July 8, 2011 / 7:45 PM / 6 years ago

Privately insured heart patients had best outcomes

CHICAGO (Reuters) - Patients who had heart valve replacement surgery who were privately insured had better medical outcomes than the uninsured and Medicaid patients undergoing the same procedure, researchers said on Friday.

As a result, the type of primary insurance should be considered an independent risk factor as patients and doctors weigh risks for surgery, they concluded.

The study, published in the Journal of the American College of Surgeons, found that uninsured and Medicaid status independently increased the risk of in-hospital mortality and the likelihood of complications after the surgery. This was true even after accounting for socioeconomic status, hospital-related and other factors associated with low-income patient groups, they said.

In addition, Medicaid patients accrued the longest average hospital stay and highest total costs.

“The study findings indicate that primary payer status should be considered as an independent risk factor during preoperative patient risk evaluation,” said the study’s lead author, Dr. Damien LaPar of the University of Virginia Health System.

From 2007 to 2008, the number of uninsured Americans rose by 600,000. Patients covered by Medicaid and Medicare, the U.S. government assistance insurance programs, increased by 4.4 million, while the number of Americans covered by private health insurance fell by 1 million.

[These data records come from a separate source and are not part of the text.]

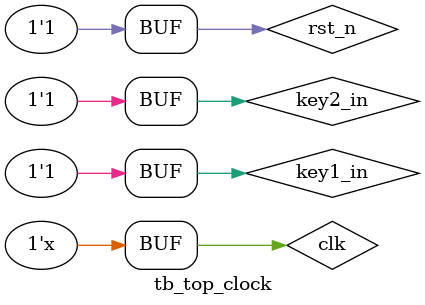
<source format=v>
`timescale 1ns / 1ps
module tb_top_clock();
reg clk;
reg rst_n;
reg key1_in,key2_in;
wire cs_n,sclk,mosi;
always #10 clk=~clk;
initial begin
    clk=1'b0;
    rst_n=1'b0;
    key1_in=1'b1;
    key2_in=1'b1;
    #20 rst_n=1'b1;
    #30 key1_in=1'b0;//抖动
    #40 key1_in=1'b1;
    #40 key1_in=1'b0;//开始秒表
    #3000 key1_in=1'b1;
    #30000000 key1_in=1'b0;//等30ms,暂停秒表
    #3000 key1_in=1'b1;
    #20 key2_in=1'b0;//归零
    #3000 key2_in=1'b1;
end
top_clock u_top_clock(
    .clk(clk),          // 50MHz系统时钟
    .rst_n(rst_n),            // 复位按键
    .key1_in(key1_in),
    .key2_in(key2_in),
    // MAX7219接口
    .cs_n(cs_n),
    .sclk(sclk),
    .mosi(mosi)
);
endmodule

</source>
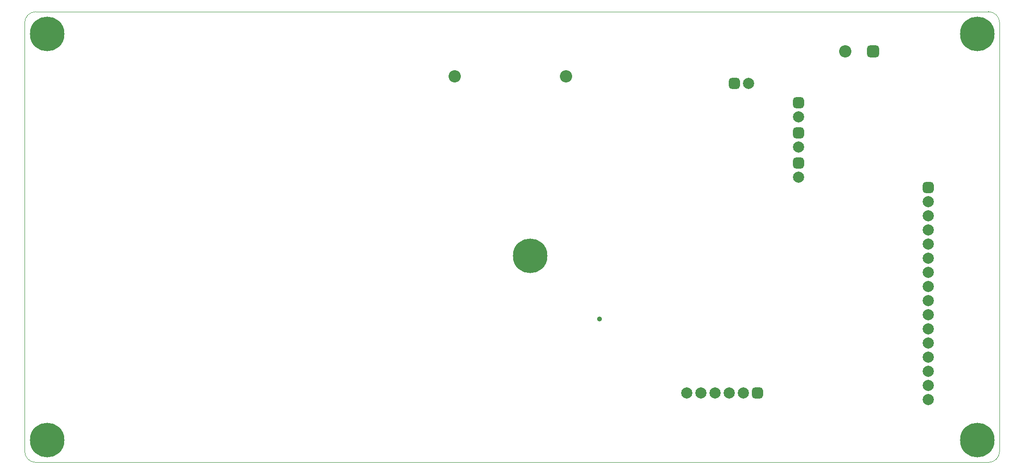
<source format=gbs>
G04 Layer_Color=16711935*
%FSLAX43Y43*%
%MOMM*%
G71*
G01*
G75*
%ADD116C,0.100*%
%ADD215C,2.003*%
G04:AMPARAMS|DCode=216|XSize=2.003mm|YSize=2.003mm|CornerRadius=0.552mm|HoleSize=0mm|Usage=FLASHONLY|Rotation=90.000|XOffset=0mm|YOffset=0mm|HoleType=Round|Shape=RoundedRectangle|*
%AMROUNDEDRECTD216*
21,1,2.003,0.900,0,0,90.0*
21,1,0.900,2.003,0,0,90.0*
1,1,1.103,0.450,0.450*
1,1,1.103,0.450,-0.450*
1,1,1.103,-0.450,-0.450*
1,1,1.103,-0.450,0.450*
%
%ADD216ROUNDEDRECTD216*%
%ADD217C,2.203*%
G04:AMPARAMS|DCode=218|XSize=2.203mm|YSize=2.203mm|CornerRadius=0.602mm|HoleSize=0mm|Usage=FLASHONLY|Rotation=180.000|XOffset=0mm|YOffset=0mm|HoleType=Round|Shape=RoundedRectangle|*
%AMROUNDEDRECTD218*
21,1,2.203,1.000,0,0,180.0*
21,1,1.000,2.203,0,0,180.0*
1,1,1.203,-0.500,0.500*
1,1,1.203,0.500,0.500*
1,1,1.203,0.500,-0.500*
1,1,1.203,-0.500,-0.500*
%
%ADD218ROUNDEDRECTD218*%
G04:AMPARAMS|DCode=219|XSize=2.003mm|YSize=2.003mm|CornerRadius=0.552mm|HoleSize=0mm|Usage=FLASHONLY|Rotation=0.000|XOffset=0mm|YOffset=0mm|HoleType=Round|Shape=RoundedRectangle|*
%AMROUNDEDRECTD219*
21,1,2.003,0.900,0,0,0.0*
21,1,0.900,2.003,0,0,0.0*
1,1,1.103,0.450,-0.450*
1,1,1.103,-0.450,-0.450*
1,1,1.103,-0.450,0.450*
1,1,1.103,0.450,0.450*
%
%ADD219ROUNDEDRECTD219*%
%ADD220C,6.203*%
%ADD221C,0.903*%
D116*
X198400Y54400D02*
G03*
X200400Y56400I0J2000D01*
G01*
X25400Y56400D02*
G03*
X27400Y54400I2000J0D01*
G01*
X27400Y135400D02*
G03*
X25400Y133400I0J-2000D01*
G01*
X200400Y133400D02*
G03*
X198400Y135400I-2000J0D01*
G01*
X27400Y54400D02*
X198400Y54400D01*
X25400Y133400D02*
X25400Y56400D01*
X27400Y135400D02*
X198400D01*
X200400Y56400D02*
Y133400D01*
D215*
X155300Y122500D02*
D03*
X146815Y66900D02*
D03*
X144275D02*
D03*
X149355D02*
D03*
X151895D02*
D03*
X154435D02*
D03*
X164300Y116460D02*
D03*
Y111060D02*
D03*
Y105660D02*
D03*
X187600Y101260D02*
D03*
Y98720D02*
D03*
Y96180D02*
D03*
Y91100D02*
D03*
Y93640D02*
D03*
Y78400D02*
D03*
Y75860D02*
D03*
Y80940D02*
D03*
Y83480D02*
D03*
Y88560D02*
D03*
Y86020D02*
D03*
Y73320D02*
D03*
Y70780D02*
D03*
Y65700D02*
D03*
Y68240D02*
D03*
D216*
X152760Y122500D02*
D03*
X156975Y66900D02*
D03*
D217*
X172700Y128300D02*
D03*
X122600Y123800D02*
D03*
X102600D02*
D03*
D218*
X177700Y128300D02*
D03*
D219*
X164300Y119000D02*
D03*
Y113600D02*
D03*
Y108200D02*
D03*
X187600Y103800D02*
D03*
D220*
X116100Y91500D02*
D03*
X196400Y58400D02*
D03*
X29400Y131400D02*
D03*
X196400D02*
D03*
X29400Y58400D02*
D03*
D221*
X128600Y80200D02*
D03*
M02*

</source>
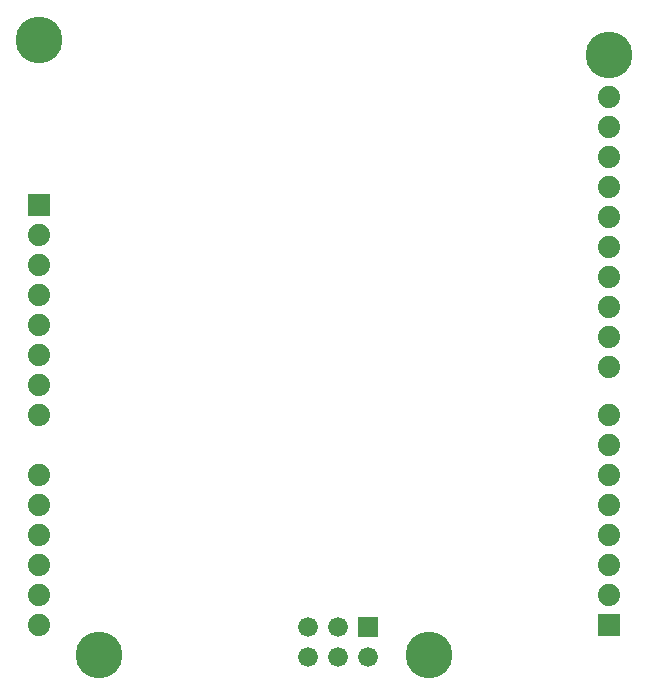
<source format=gbr>
G04 start of page 7 for group -4062 idx -4062 *
G04 Title: (unknown), soldermask *
G04 Creator: pcb 20110918 *
G04 CreationDate: Tue 05 Jan 2016 03:28:18 AM GMT UTC *
G04 For: railfan *
G04 Format: Gerber/RS-274X *
G04 PCB-Dimensions: 210000 270000 *
G04 PCB-Coordinate-Origin: lower left *
%MOIN*%
%FSLAX25Y25*%
%LNBOTTOMMASK*%
%ADD69C,0.1560*%
%ADD68C,0.0660*%
%ADD67C,0.0740*%
%ADD66C,0.0001*%
G54D66*G36*
X196300Y23700D02*Y16300D01*
X203700D01*
Y23700D01*
X196300D01*
G37*
G54D67*X200000Y30000D03*
Y40000D03*
Y50000D03*
Y60000D03*
Y70000D03*
G54D66*G36*
X116503Y22749D02*Y16149D01*
X123103D01*
Y22749D01*
X116503D01*
G37*
G54D68*X119803Y9449D03*
X109803D03*
X99803D03*
G54D69*X140000Y10000D03*
G54D68*X109803Y19449D03*
X99803D03*
G54D67*X10000Y130000D03*
Y120000D03*
Y110000D03*
Y100000D03*
G54D66*G36*
X6300Y163700D02*Y156300D01*
X13700D01*
Y163700D01*
X6300D01*
G37*
G54D67*X10000Y150000D03*
Y140000D03*
G54D69*Y215000D03*
G54D67*Y90000D03*
Y70000D03*
Y60000D03*
Y50000D03*
Y40000D03*
Y30000D03*
Y20000D03*
G54D69*X30000Y10000D03*
G54D67*X200000Y80000D03*
Y90000D03*
Y106000D03*
Y116000D03*
Y126000D03*
Y136000D03*
Y146000D03*
Y156000D03*
Y166000D03*
Y176000D03*
Y186000D03*
Y196000D03*
G54D69*Y210000D03*
M02*

</source>
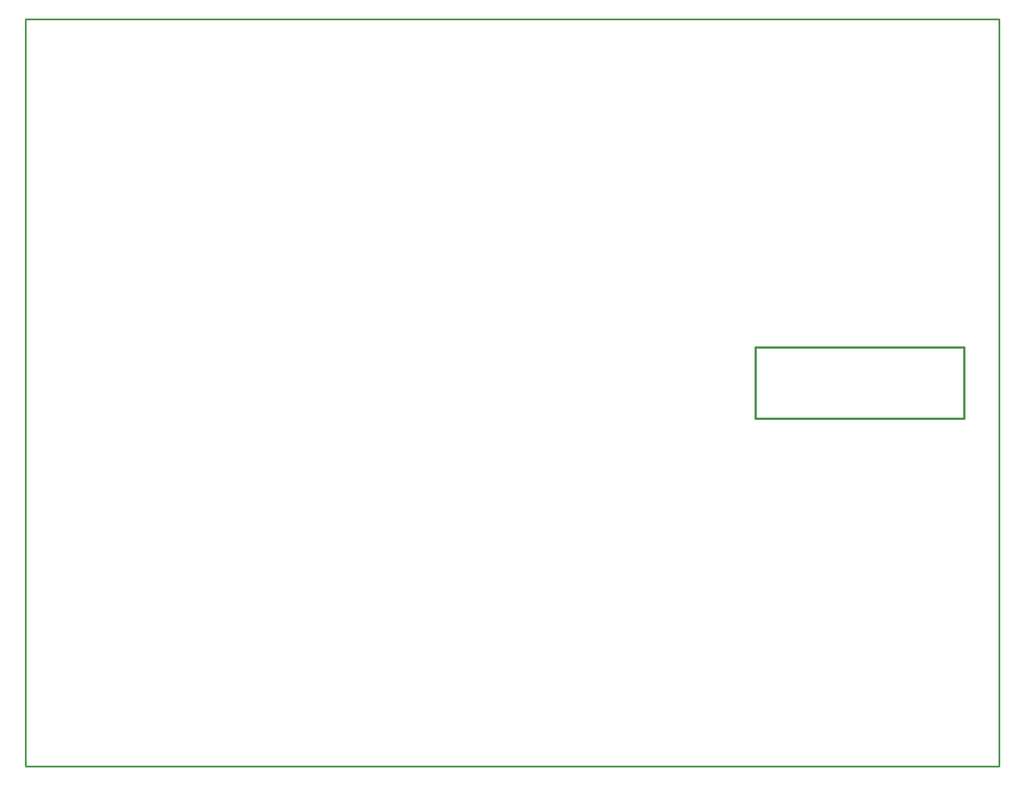
<source format=gbr>
G04 start of page 4 for group 2 idx 2 *
G04 Title: (unknown), outline *
G04 Creator: pcb 1.99z *
G04 CreationDate: Sat Nov 14 22:14:47 2015 UTC *
G04 For: commonadmin *
G04 Format: Gerber/RS-274X *
G04 PCB-Dimensions (mil): 5600.00 4300.00 *
G04 PCB-Coordinate-Origin: lower left *
%MOIN*%
%FSLAX25Y25*%
%LNOUTLINE*%
%ADD58C,0.0120*%
%ADD57C,0.0100*%
G54D57*X0Y0D02*X560000D01*
Y430000D01*
G54D58*X420000Y200000D02*Y241000D01*
X540000D01*
Y200000D01*
X420000D01*
G54D57*X0Y430000D02*Y0D01*
X560000Y430000D02*X0D01*
M02*

</source>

Previous research has shown that Medicaid and uninsured patients have worse outcomes than privately insured patients after medical admissions.

While there have been studies on insurance status as a predictor of disease and the differences in allocation of surgical treatment as a function of the type of insurance a patient has, no study has fully examined the impact of the type of insurance on patients undergoing cardiac valve procedures, nor have they been evaluated in a national database, researchers noted.

The study examined 477,932 patients undergoing heart valve operations over a six-year period using discharge data from the Nationwide Inpatient Sample database.

Patients in each payer group had different income and risk factors. After adjusting for risk factors, the type of insurance a patient had remained a highly significant predictor of mortality, they said.